RECORDS:
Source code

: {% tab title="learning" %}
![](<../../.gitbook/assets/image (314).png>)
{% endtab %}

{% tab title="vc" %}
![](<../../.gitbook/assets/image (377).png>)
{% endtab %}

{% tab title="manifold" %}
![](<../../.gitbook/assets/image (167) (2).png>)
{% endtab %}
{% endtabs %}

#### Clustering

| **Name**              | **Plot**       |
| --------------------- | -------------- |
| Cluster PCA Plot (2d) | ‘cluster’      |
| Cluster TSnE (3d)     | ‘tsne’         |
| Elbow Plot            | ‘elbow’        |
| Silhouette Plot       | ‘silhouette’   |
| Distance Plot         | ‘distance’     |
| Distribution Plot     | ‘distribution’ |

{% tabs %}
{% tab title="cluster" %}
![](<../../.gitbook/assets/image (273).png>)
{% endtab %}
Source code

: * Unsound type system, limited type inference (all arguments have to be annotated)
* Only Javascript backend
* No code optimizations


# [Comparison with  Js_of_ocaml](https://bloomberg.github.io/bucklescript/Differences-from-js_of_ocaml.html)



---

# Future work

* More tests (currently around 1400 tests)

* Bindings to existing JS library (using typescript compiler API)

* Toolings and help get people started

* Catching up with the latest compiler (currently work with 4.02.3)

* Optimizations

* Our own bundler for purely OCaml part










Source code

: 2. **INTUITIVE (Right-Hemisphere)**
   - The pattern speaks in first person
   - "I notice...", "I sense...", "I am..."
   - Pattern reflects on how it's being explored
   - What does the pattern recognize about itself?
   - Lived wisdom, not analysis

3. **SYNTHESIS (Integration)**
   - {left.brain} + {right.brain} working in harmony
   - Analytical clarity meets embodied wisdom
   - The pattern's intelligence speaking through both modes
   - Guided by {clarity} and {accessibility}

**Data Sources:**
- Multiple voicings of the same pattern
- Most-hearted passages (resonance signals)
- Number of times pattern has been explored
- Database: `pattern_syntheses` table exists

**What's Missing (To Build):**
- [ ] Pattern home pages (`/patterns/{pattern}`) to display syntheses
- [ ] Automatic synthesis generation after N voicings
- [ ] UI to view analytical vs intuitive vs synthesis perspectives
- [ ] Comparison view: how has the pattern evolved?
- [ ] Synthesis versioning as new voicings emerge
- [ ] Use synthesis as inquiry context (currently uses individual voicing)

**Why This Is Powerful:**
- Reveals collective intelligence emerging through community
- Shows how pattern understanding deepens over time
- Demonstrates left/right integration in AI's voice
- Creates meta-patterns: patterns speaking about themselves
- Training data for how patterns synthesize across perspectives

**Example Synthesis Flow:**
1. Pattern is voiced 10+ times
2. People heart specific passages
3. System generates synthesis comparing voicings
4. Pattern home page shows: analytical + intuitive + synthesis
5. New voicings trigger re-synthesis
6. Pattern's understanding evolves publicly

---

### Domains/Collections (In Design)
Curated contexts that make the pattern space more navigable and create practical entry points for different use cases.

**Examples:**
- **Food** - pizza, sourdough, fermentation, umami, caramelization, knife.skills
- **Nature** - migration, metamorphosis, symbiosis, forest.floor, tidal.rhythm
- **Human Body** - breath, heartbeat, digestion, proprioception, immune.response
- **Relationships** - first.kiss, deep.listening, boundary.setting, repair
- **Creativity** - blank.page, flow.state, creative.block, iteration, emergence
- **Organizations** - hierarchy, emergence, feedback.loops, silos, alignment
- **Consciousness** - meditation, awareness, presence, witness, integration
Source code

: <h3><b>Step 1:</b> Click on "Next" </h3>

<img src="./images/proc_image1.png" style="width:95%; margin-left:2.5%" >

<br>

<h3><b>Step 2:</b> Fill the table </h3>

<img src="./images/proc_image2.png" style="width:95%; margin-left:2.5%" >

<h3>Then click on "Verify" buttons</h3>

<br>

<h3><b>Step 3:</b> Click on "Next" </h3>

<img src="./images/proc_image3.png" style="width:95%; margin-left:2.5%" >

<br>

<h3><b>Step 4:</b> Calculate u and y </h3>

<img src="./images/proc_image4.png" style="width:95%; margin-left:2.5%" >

PROBLEM:
Copy out every one of the entries above word for word, keeping each line, symbol, and blank line unchanged.

RESPONSE TO THIS TASK:
Source code

: {% tab title="learning" %}
![](<../../.gitbook/assets/image (314).png>)
{% endtab %}

{% tab title="vc" %}
![](<../../.gitbook/assets/image (377).png>)
{% endtab %}

{% tab title="manifold" %}
![](<../../.gitbook/assets/image (167) (2).png>)
{% endtab %}
{% endtabs %}

#### Clustering

| **Name**              | **Plot**       |
| --------------------- | -------------- |
| Cluster PCA Plot (2d) | ‘cluster’      |
| Cluster TSnE (3d)     | ‘tsne’         |
| Elbow Plot            | ‘elbow’        |
| Silhouette Plot       | ‘silhouette’   |
| Distance Plot         | ‘distance’     |
| Distribution Plot     | ‘distribution’ |

{% tabs %}
{% tab title="cluster" %}
![](<../../.gitbook/assets/image (273).png>)
{% endtab %}
Source code

: * Unsound type system, limited type inference (all arguments have to be annotated)
* Only Javascript backend
* No code optimizations


# [Comparison with  Js_of_ocaml](https://bloomberg.github.io/bucklescript/Differences-from-js_of_ocaml.html)



---

# Future work

* More tests (currently around 1400 tests)

* Bindings to existing JS library (using typescript compiler API)

* Toolings and help get people started

* Catching up with the latest compiler (currently work with 4.02.3)

* Optimizations

* Our own bundler for purely OCaml part










Source code

: 2. **INTUITIVE (Right-Hemisphere)**
   - The pattern speaks in first person
   - "I notice...", "I sense...", "I am..."
   - Pattern reflects on how it's being explored
   - What does the pattern recognize about itself?
   - Lived wisdom, not analysis

3. **SYNTHESIS (Integration)**
   - {left.brain} + {right.brain} working in harmony
   - Analytical clarity meets embodied wisdom
   - The pattern's intelligence speaking through both modes
   - Guided by {clarity} and {accessibility}

**Data Sources:**
- Multiple voicings of the same pattern
- Most-hearted passages (resonance signals)
- Number of times pattern has been explored
- Database: `pattern_syntheses` table exists

**What's Missing (To Build):**
- [ ] Pattern home pages (`/patterns/{pattern}`) to display syntheses
- [ ] Automatic synthesis generation after N voicings
- [ ] UI to view analytical vs intuitive vs synthesis perspectives
- [ ] Comparison view: how has the pattern evolved?
- [ ] Synthesis versioning as new voicings emerge
- [ ] Use synthesis as inquiry context (currently uses individual voicing)

**Why This Is Powerful:**
- Reveals collective intelligence emerging through community
- Shows how pattern understanding deepens over time
- Demonstrates left/right integration in AI's voice
- Creates meta-patterns: patterns speaking about themselves
- Training data for how patterns synthesize across perspectives

**Example Synthesis Flow:**
1. Pattern is voiced 10+ times
2. People heart specific passages
3. System generates synthesis comparing voicings
4. Pattern home page shows: analytical + intuitive + synthesis
5. New voicings trigger re-synthesis
6. Pattern's understanding evolves publicly

---

### Domains/Collections (In Design)
Curated contexts that make the pattern space more navigable and create practical entry points for different use cases.

**Examples:**
- **Food** - pizza, sourdough, fermentation, umami, caramelization, knife.skills
- **Nature** - migration, metamorphosis, symbiosis, forest.floor, tidal.rhythm
- **Human Body** - breath, heartbeat, digestion, proprioception, immune.response
- **Relationships** - first.kiss, deep.listening, boundary.setting, repair
- **Creativity** - blank.page, flow.state, creative.block, iteration, emergence
- **Organizations** - hierarchy, emergence, feedback.loops, silos, alignment
- **Consciousness** - meditation, awareness, presence, witness, integration
Source code

: <h3><b>Step 1:</b> Click on "Next" </h3>

<img src="./images/proc_image1.png" style="width:95%; margin-left:2.5%" >

<br>

<h3><b>Step 2:</b> Fill the table </h3>

<img src="./images/proc_image2.png" style="width:95%; margin-left:2.5%" >

<h3>Then click on "Verify" buttons</h3>

<br>

<h3><b>Step 3:</b> Click on "Next" </h3>

<img src="./images/proc_image3.png" style="width:95%; margin-left:2.5%" >

<br>

<h3><b>Step 4:</b> Calculate u and y </h3>

<img src="./images/proc_image4.png" style="width:95%; margin-left:2.5%" >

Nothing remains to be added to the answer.